Wolf (bold emphasis added):
Memo to Politifact: the fact that a poll contains additional information that Trevino did not discuss does not make his statement less than entirely truthful. For example: if Trevino had been discussing the latest poll of the Republican caucus in Iowa and had claimed (correctly) that “Bachmann leads Romney 32%-29%,” his statement would not be rated merely “mostly true” because he did not disclose that Pawlenty was at 7%, Santorum at 6%, etc. Trevino by his own statement wasnt’ (sic) discussing the people who wanted the deficit solution split roughly down the middle, he was discussing people who favored “mostly cuts” versus “mostly taxes,” and his statement was (and should have been scored) completely correct.

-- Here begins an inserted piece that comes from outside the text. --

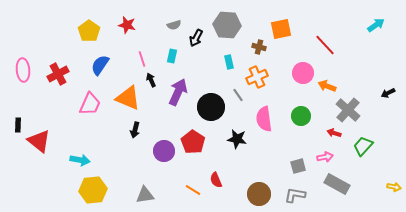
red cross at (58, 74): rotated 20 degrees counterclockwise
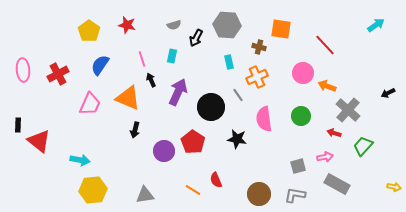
orange square at (281, 29): rotated 20 degrees clockwise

Treviño used the poll data responsibly and accurately.  The president didn't.  If Treviño is at fault for failing to point out that a plurality are open to additional revenue/tax increases then isn't the president at fault for failing to mention the plurality who favor more reliance on budget cuts than on tax increases?  Yet PolitiFact mentions only Treviño's supposed omission.  The president gets a pass.

Do both men deserve the same grade, PolitiFact?  Seriously?